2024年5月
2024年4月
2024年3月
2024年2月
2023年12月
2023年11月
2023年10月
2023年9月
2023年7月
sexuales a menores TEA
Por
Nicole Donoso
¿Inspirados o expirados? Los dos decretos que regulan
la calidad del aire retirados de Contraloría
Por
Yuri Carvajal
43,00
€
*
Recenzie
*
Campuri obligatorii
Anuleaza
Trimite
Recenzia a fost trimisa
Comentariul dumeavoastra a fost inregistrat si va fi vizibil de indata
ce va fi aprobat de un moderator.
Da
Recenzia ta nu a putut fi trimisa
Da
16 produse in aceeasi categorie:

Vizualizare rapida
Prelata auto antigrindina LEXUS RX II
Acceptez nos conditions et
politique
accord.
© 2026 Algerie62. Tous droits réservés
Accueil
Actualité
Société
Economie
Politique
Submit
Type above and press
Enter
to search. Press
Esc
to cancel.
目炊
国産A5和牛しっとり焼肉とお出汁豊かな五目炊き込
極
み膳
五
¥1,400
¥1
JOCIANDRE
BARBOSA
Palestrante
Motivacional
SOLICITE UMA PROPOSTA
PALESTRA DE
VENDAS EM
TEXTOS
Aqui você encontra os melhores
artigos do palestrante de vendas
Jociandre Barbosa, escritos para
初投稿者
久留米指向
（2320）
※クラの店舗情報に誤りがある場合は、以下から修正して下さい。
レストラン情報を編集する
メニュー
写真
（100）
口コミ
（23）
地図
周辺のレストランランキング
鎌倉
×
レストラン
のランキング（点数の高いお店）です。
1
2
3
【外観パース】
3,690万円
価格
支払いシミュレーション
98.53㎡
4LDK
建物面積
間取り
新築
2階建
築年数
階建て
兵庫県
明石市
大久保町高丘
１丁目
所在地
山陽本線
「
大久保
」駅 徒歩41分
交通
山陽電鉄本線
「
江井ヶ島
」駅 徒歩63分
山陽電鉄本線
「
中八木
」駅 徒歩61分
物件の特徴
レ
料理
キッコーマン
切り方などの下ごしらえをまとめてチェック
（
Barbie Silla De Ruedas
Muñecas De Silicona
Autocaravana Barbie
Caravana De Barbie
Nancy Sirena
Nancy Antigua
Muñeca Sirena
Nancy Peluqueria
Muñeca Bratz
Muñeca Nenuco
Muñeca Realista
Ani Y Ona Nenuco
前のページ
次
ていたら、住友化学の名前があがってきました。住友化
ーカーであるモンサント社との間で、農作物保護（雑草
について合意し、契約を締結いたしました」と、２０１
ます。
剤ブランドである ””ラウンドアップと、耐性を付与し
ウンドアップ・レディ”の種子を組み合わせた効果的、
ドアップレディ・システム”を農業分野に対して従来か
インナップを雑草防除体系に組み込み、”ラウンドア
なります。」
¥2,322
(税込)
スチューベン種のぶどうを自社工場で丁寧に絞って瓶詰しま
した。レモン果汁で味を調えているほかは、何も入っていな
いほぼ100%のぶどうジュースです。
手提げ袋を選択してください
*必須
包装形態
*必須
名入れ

* **TASK STATEMENT**: Set the whole listing down again, unchanged.

* **TASK SOLUTION**:
2024年5月
2024年4月
2024年3月
2024年2月
2023年12月
2023年11月
2023年10月
2023年9月
2023年7月
sexuales a menores TEA
Por
Nicole Donoso
¿Inspirados o expirados? Los dos decretos que regulan
la calidad del aire retirados de Contraloría
Por
Yuri Carvajal
43,00
€
*
Recenzie
*
Campuri obligatorii
Anuleaza
Trimite
Recenzia a fost trimisa
Comentariul dumeavoastra a fost inregistrat si va fi vizibil de indata
ce va fi aprobat de un moderator.
Da
Recenzia ta nu a putut fi trimisa
Da
16 produse in aceeasi categorie:

Vizualizare rapida
Prelata auto antigrindina LEXUS RX II
Acceptez nos conditions et
politique
accord.
© 2026 Algerie62. Tous droits réservés
Accueil
Actualité
Société
Economie
Politique
Submit
Type above and press
Enter
to search. Press
Esc
to cancel.
目炊
国産A5和牛しっとり焼肉とお出汁豊かな五目炊き込
極
み膳
五
¥1,400
¥1
JOCIANDRE
BARBOSA
Palestrante
Motivacional
SOLICITE UMA PROPOSTA
PALESTRA DE
VENDAS EM
TEXTOS
Aqui você encontra os melhores
artigos do palestrante de vendas
Jociandre Barbosa, escritos para
初投稿者
久留米指向
（2320）
※クラの店舗情報に誤りがある場合は、以下から修正して下さい。
レストラン情報を編集する
メニュー
写真
（100）
口コミ
（23）
地図
周辺のレストランランキング
鎌倉
×
レストラン
のランキング（点数の高いお店）です。
1
2
3
【外観パース】
3,690万円
価格
支払いシミュレーション
98.53㎡
4LDK
建物面積
間取り
新築
2階建
築年数
階建て
兵庫県
明石市
大久保町高丘
１丁目
所在地
山陽本線
「
大久保
」駅 徒歩41分
交通
山陽電鉄本線
「
江井ヶ島
」駅 徒歩63分
山陽電鉄本線
「
中八木
」駅 徒歩61分
物件の特徴
レ
料理
キッコーマン
切り方などの下ごしらえをまとめてチェック
（
Barbie Silla De Ruedas
Muñecas De Silicona
Autocaravana Barbie
Caravana De Barbie
Nancy Sirena
Nancy Antigua
Muñeca Sirena
Nancy Peluqueria
Muñeca Bratz
Muñeca Nenuco
Muñeca Realista
Ani Y Ona Nenuco
前のページ
次
ていたら、住友化学の名前があがってきました。住友化
ーカーであるモンサント社との間で、農作物保護（雑草
について合意し、契約を締結いたしました」と、２０１
ます。
剤ブランドである ””ラウンドアップと、耐性を付与し
ウンドアップ・レディ”の種子を組み合わせた効果的、
ドアップレディ・システム”を農業分野に対して従来か
インナップを雑草防除体系に組み込み、”ラウンドア
なります。」
¥2,322
(税込)
スチューベン種のぶどうを自社工場で丁寧に絞って瓶詰しま
した。レモン果汁で味を調えているほかは、何も入っていな
いほぼ100%のぶどうジュースです。
手提げ袋を選択してください
*必須
包装形態
*必須
名入れ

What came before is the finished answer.